━━ Study material ━━
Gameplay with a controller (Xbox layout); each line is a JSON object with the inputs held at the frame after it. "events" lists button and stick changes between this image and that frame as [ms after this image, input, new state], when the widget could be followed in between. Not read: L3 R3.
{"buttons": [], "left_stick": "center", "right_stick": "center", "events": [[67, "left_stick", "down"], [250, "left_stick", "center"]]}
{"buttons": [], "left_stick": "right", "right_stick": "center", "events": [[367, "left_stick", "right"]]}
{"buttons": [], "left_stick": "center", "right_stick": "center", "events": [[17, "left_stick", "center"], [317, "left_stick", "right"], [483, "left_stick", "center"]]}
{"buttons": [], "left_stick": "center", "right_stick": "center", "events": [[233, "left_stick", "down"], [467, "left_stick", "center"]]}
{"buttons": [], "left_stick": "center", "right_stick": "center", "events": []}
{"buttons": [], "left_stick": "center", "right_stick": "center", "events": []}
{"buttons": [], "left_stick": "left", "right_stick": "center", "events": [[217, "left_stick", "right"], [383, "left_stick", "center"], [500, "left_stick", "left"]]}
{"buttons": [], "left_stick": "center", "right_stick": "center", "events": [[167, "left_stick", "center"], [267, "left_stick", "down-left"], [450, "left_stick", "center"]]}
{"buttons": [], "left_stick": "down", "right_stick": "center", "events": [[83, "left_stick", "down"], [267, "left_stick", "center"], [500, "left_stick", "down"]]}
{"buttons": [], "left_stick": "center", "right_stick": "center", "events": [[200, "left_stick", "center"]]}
━━━
■ **Work instructions**:
Tally up the lines in the records that contain the word "down" and give only the total.

■ **Output below**:
4